#### What you will do
Rename "Recorded time" to "Time read" throughout the records below and change nothing else. Give the pictures no place in your copy.

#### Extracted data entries
━━━━
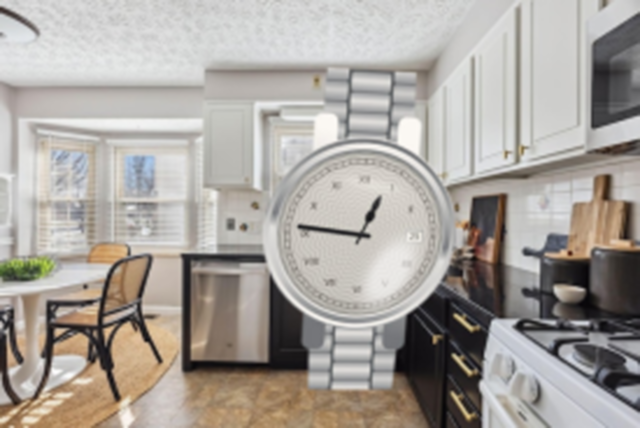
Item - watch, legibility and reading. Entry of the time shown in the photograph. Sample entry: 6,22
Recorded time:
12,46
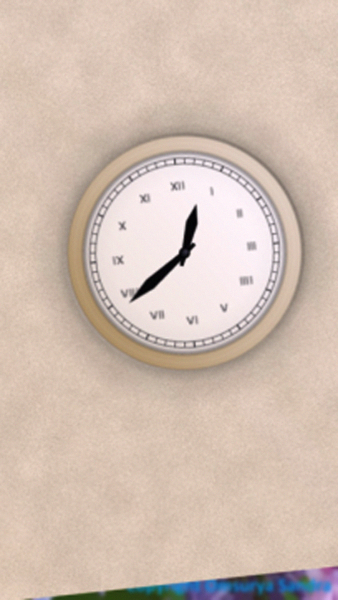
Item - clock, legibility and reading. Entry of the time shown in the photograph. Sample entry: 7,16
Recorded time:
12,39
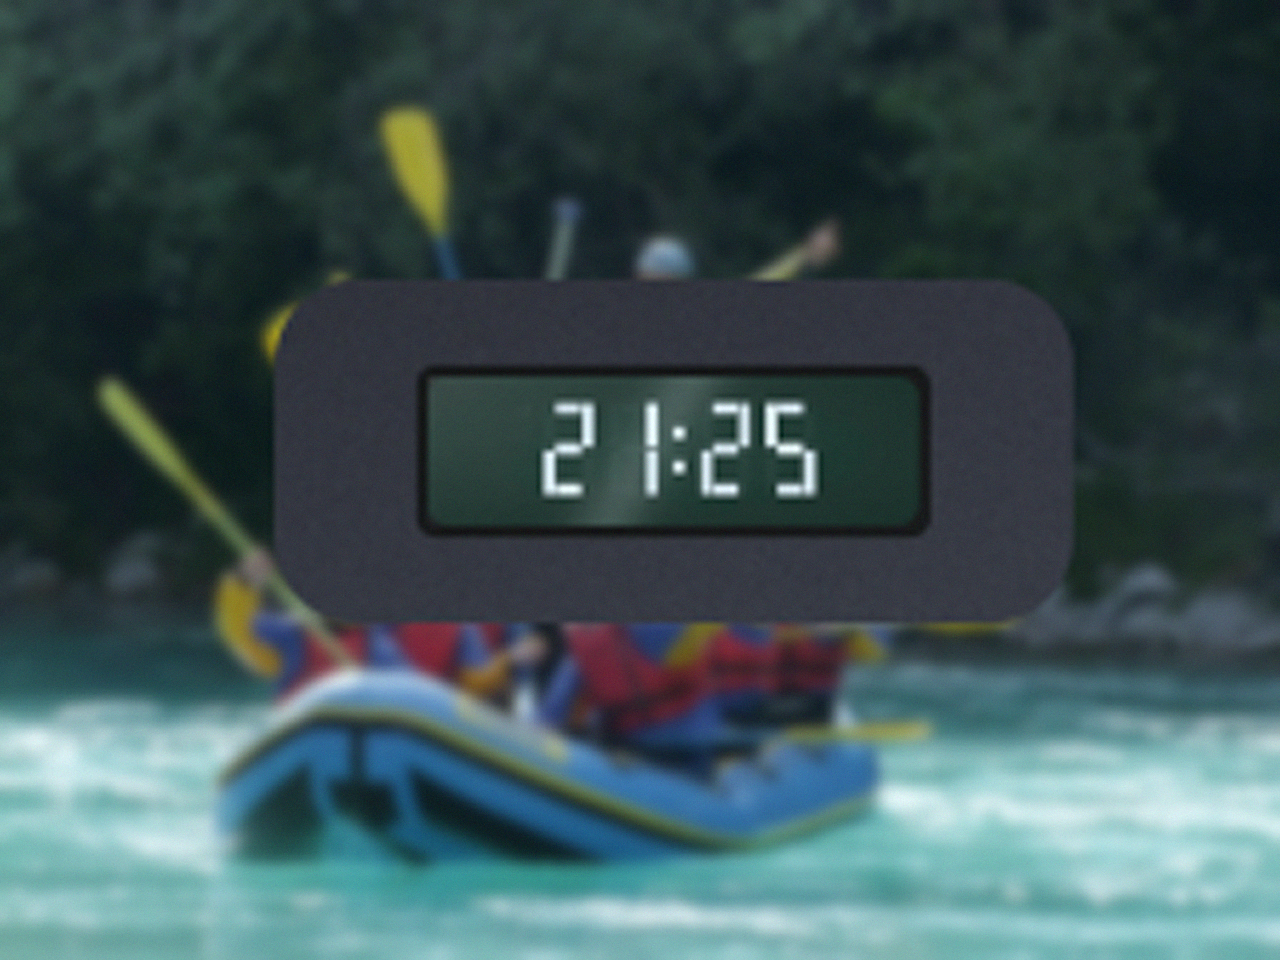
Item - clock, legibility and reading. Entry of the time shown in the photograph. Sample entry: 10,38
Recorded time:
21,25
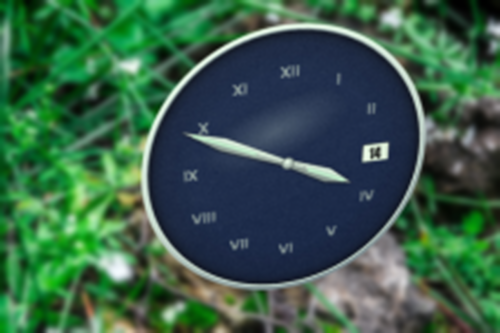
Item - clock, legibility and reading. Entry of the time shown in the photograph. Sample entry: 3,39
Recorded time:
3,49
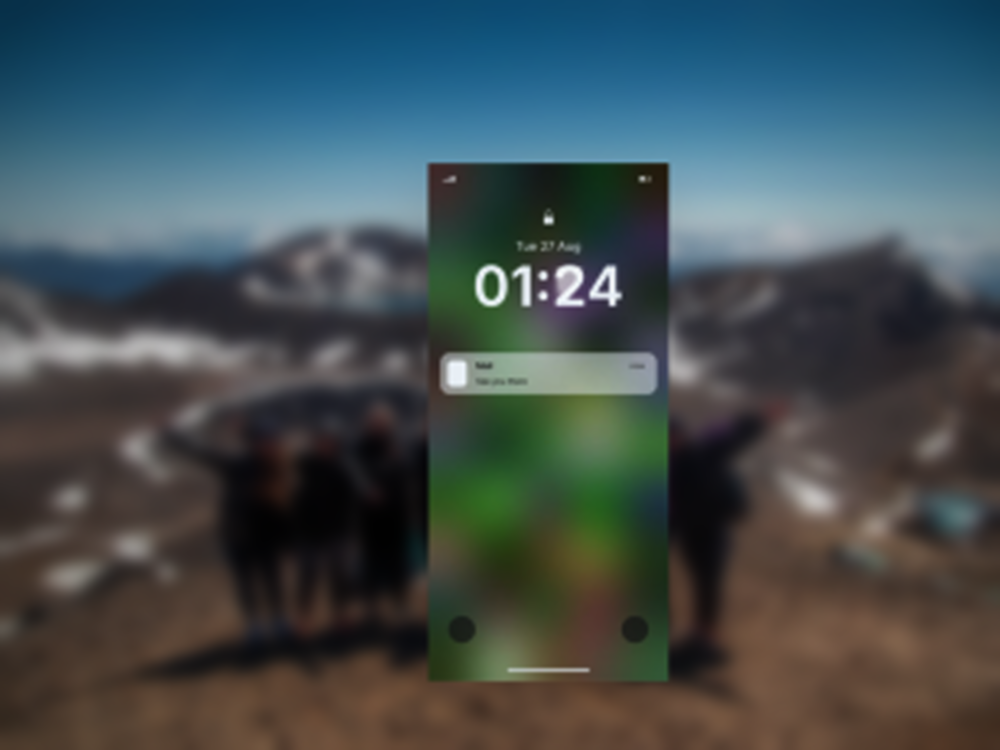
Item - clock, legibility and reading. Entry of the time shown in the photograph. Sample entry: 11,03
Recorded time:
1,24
━━━━
#### Answer to this exercise
Item - watch, legibility and reading. Entry of the time shown in the photograph. Sample entry: 6,22
Time read:
12,46
Item - clock, legibility and reading. Entry of the time shown in the photograph. Sample entry: 7,16
Time read:
12,39
Item - clock, legibility and reading. Entry of the time shown in the photograph. Sample entry: 10,38
Time read:
21,25
Item - clock, legibility and reading. Entry of the time shown in the photograph. Sample entry: 3,39
Time read:
3,49
Item - clock, legibility and reading. Entry of the time shown in the photograph. Sample entry: 11,03
Time read:
1,24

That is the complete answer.